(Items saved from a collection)

=== Begin Enclosure ===

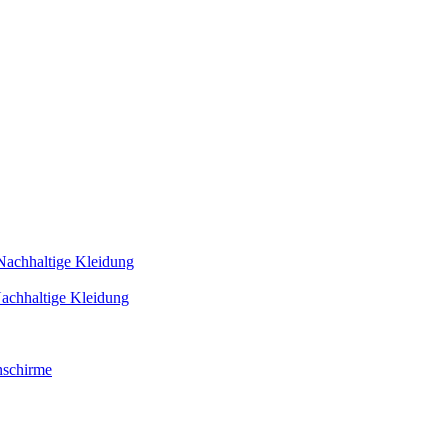
Nachhaltige Kleidung
achhaltige Kleidung
schirme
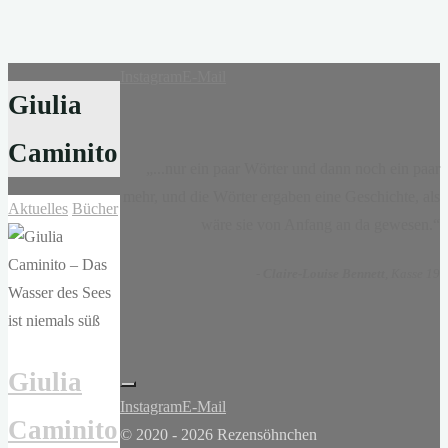
Instagram
E-Mail
Giulia
Caminito
„...nur ein paar Wörter und dann noch ein paar
mehr, und die Wörter ergaben eine Geschichte, als
Aktuelles
Bücher
wäre sie von Anfang an da gewesen.“
-
Claire-Louise Bennett
, Kasse 19
Giulia
Instagram
E-Mail
Caminito
© 2020 - 2026 Rezensöhnchen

=== End Enclosure ===

Your instructions
Can you copy the text of every item above word for word, leaving the pictures out?

Task response
Nachhaltige Kleidung
achhaltige Kleidung
schirme
Instagram
E-Mail
Giulia
Caminito
„...nur ein paar Wörter und dann noch ein paar
mehr, und die Wörter ergaben eine Geschichte, als
Aktuelles
Bücher
wäre sie von Anfang an da gewesen.“
-
Claire-Louise Bennett
, Kasse 19
Giulia
Instagram
E-Mail
Caminito
© 2020 - 2026 Rezensöhnchen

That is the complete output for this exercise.